= Try it =
Return every line of the listing below unchanged, but omit the pictures.

(Records shown Opens)

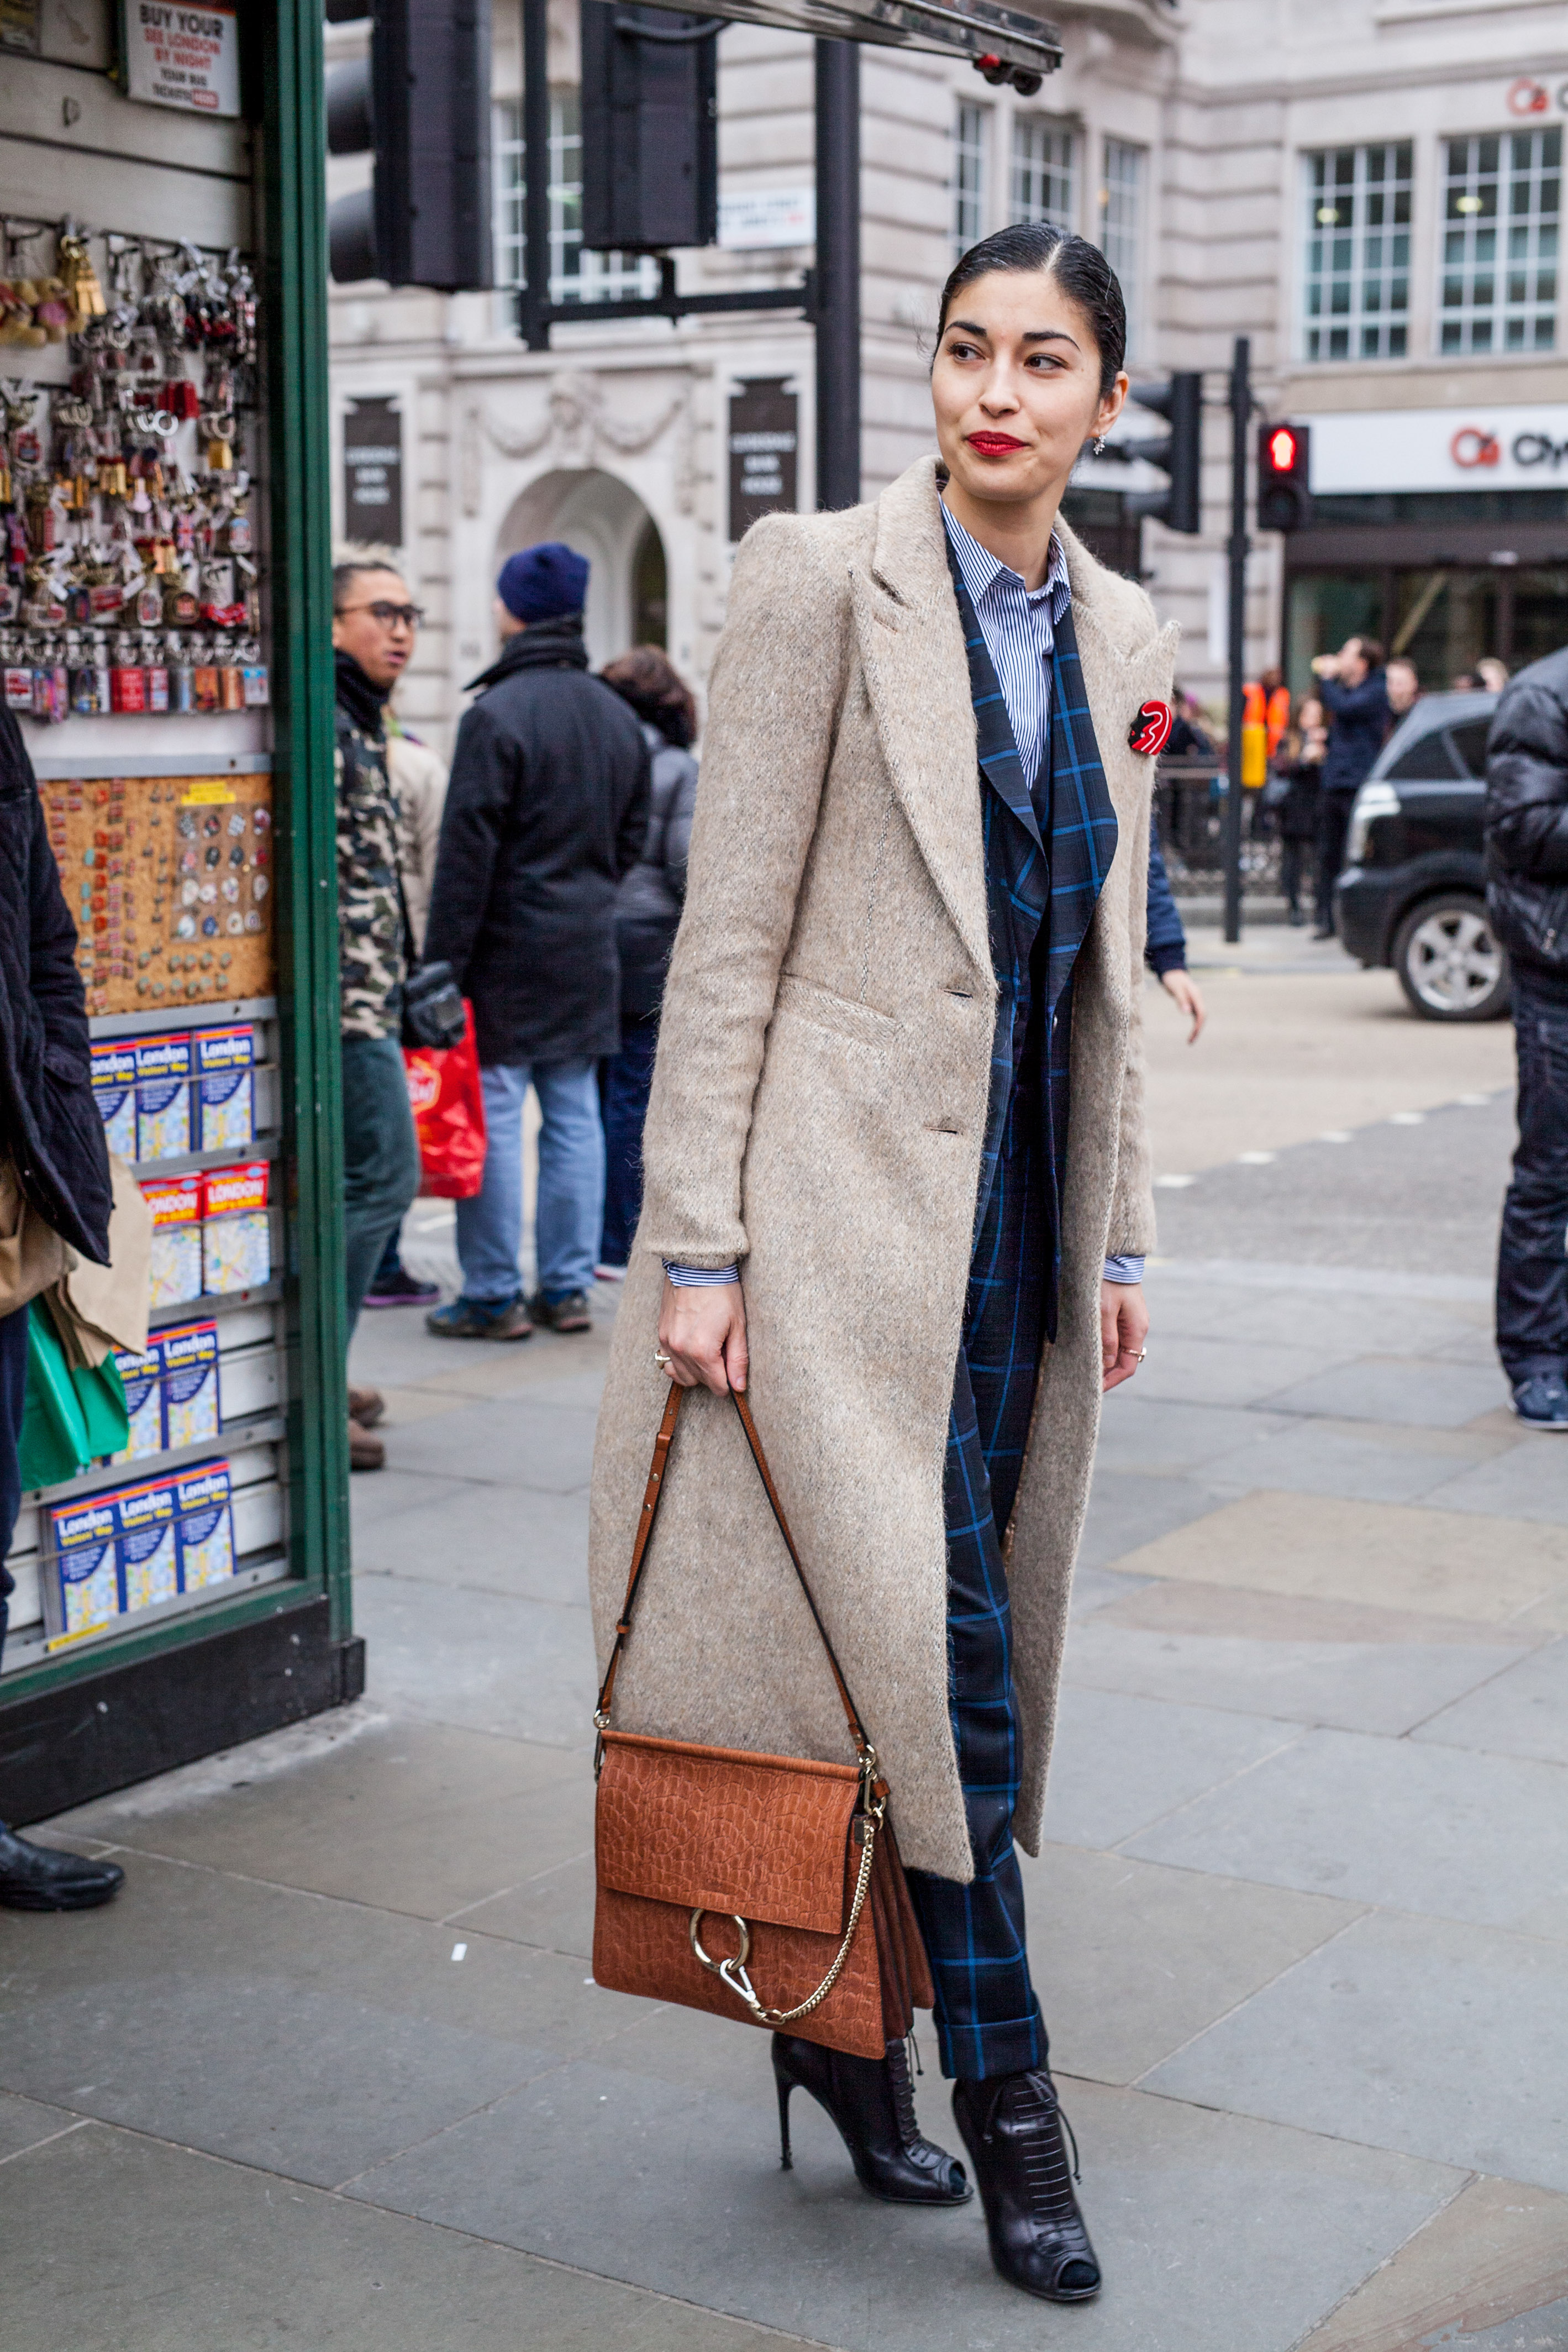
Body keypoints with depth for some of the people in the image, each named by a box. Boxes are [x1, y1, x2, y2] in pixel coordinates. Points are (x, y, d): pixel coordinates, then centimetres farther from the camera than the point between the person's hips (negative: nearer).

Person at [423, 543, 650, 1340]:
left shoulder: (497, 714, -14)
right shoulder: (616, 715, 12)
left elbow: (467, 849, -15)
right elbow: (632, 834, 19)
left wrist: (444, 959, -13)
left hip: (509, 946, -7)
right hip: (588, 947, 7)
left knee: (493, 1117, -2)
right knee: (574, 1115, 10)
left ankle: (493, 1296, 1)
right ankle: (568, 1288, 16)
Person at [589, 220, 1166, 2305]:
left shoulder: (1118, 636, 11)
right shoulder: (823, 580, -7)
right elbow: (730, 930, -9)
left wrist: (1119, 1233, 14)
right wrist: (695, 1243, -13)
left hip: (1020, 1204, 6)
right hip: (857, 1187, -6)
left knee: (947, 1642, 11)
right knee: (932, 1644, -4)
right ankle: (1003, 2087, 10)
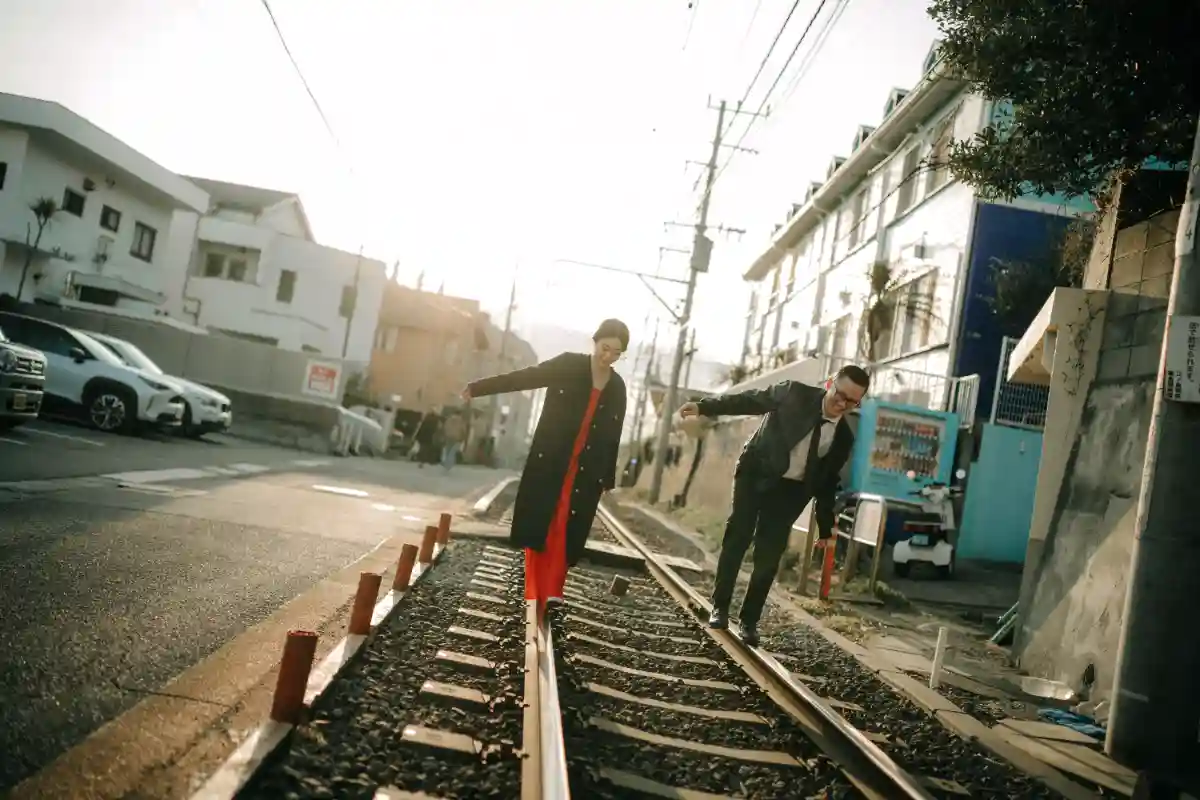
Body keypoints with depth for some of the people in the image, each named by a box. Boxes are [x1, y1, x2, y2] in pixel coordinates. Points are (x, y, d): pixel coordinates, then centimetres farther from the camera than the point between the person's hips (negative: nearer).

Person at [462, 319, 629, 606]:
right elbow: (524, 377, -6)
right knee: (537, 525, -1)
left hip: (585, 471, 2)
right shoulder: (567, 365, -2)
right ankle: (534, 594, 6)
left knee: (565, 531, -1)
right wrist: (478, 388, -12)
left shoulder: (617, 388, 6)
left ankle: (553, 593, 3)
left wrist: (609, 480, 11)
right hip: (548, 461, -2)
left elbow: (612, 437, 10)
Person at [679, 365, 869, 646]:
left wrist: (826, 528, 7)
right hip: (756, 474, -1)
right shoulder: (794, 393, -10)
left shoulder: (843, 438, -3)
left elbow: (827, 482, 6)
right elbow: (750, 400, -6)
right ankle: (720, 607, 11)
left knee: (768, 557, -2)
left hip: (790, 491, 1)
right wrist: (703, 406, -14)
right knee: (736, 539, -2)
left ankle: (750, 621, 10)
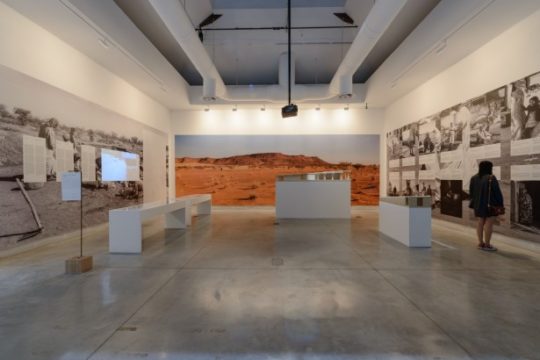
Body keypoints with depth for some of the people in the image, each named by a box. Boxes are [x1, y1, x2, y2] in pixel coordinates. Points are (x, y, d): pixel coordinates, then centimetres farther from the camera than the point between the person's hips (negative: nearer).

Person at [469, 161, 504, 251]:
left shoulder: (474, 178, 4)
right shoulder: (491, 178, -15)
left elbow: (471, 192, 11)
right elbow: (497, 192, -11)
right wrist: (501, 203, -1)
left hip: (478, 204, 6)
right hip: (490, 204, -6)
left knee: (480, 222, 11)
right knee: (489, 223, -1)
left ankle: (480, 243, 16)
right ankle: (487, 245, 3)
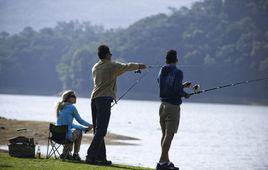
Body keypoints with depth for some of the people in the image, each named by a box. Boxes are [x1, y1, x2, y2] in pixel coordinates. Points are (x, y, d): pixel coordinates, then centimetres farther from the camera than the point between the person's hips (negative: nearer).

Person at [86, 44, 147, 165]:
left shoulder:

(Records shown Closes)

= Response area =
Body keypoints with depth for some of the people in the image, each named by a box. Boxes are [x1, y1, x2, y2] in pixel coordinates. Points are (x, y, d): pixel coordinates, then centimetres farther from the camera than the point between the person's hips (negative: nearer).

Person at [423, 543, 650, 1340]:
left shoulder: (497, 714, -14)
right shoulder: (616, 715, 12)
left elbow: (467, 849, -15)
right elbow: (632, 834, 19)
left wrist: (444, 959, -13)
left hip: (509, 946, -7)
right hip: (588, 947, 7)
left knee: (493, 1117, -2)
right knee: (574, 1115, 10)
left ankle: (493, 1296, 1)
right ankle: (568, 1288, 16)
Person at [589, 220, 1166, 2305]:
left shoulder: (1118, 636, 11)
right shoulder: (823, 580, -7)
right elbow: (730, 930, -9)
left wrist: (1119, 1233, 14)
right wrist: (695, 1243, -13)
left hip: (1020, 1204, 6)
right hip: (857, 1187, -6)
left knee: (947, 1642, 11)
right knee: (932, 1644, -4)
right ankle: (1003, 2087, 10)
Body keypoints with depth for some of the people in the image, each named by a box. Boxes are [x1, y1, x2, y2] in pixel coordinates. Points are (x, y, d): pixel coordinates, then centimetres farther from the camera than the point between the person's hips (negative: nearer).

Person at [462, 319, 629, 606]:
right elbow: (524, 377, -6)
right knee: (537, 525, -1)
left hip: (585, 471, 2)
right shoulder: (567, 365, -2)
right ankle: (534, 594, 6)
left knee: (565, 531, -1)
right wrist: (478, 388, -12)
left shoulder: (617, 388, 6)
left ankle: (553, 593, 3)
left wrist: (609, 480, 11)
right hip: (548, 461, -2)
left elbow: (612, 437, 10)
Person at [679, 365, 869, 646]:
left wrist: (826, 528, 7)
right hip: (756, 474, -1)
right shoulder: (794, 393, -10)
left shoulder: (843, 438, -3)
left elbow: (827, 482, 6)
right elbow: (750, 400, -6)
right ankle: (720, 607, 11)
left knee: (768, 557, -2)
left hip: (790, 491, 1)
right wrist: (703, 406, -14)
right knee: (736, 539, -2)
left ankle: (750, 621, 10)
Body keypoints with depth for some of the people in the image, each named by a box. Boxes are [x1, y1, x2, y2] in pixel coordinates. Points are (x, y, d): pixel coordinates, then centimetres farther from the camera than the point between the person's hips (negative: nearer).

Person at [469, 161, 504, 251]:
left shoulder: (474, 178, 4)
right shoulder: (491, 178, -15)
left elbow: (471, 192, 11)
right elbow: (497, 192, -11)
right wrist: (501, 203, -1)
left hip: (478, 204, 6)
right hip: (490, 204, -6)
left knee: (480, 222, 11)
right knee: (489, 223, -1)
left ankle: (480, 243, 16)
right ankle: (487, 245, 3)
Body keypoints with depth for some of the people in the image, each named by a box. Boxes are [x1, y1, x2, y2] in pixel coordinates. Points are (x, y, d): pixel coordinates, then centimetres farther from the camera than the point between the person's hips (negative: nearer).

Person at [86, 44, 147, 165]:
left shoulder:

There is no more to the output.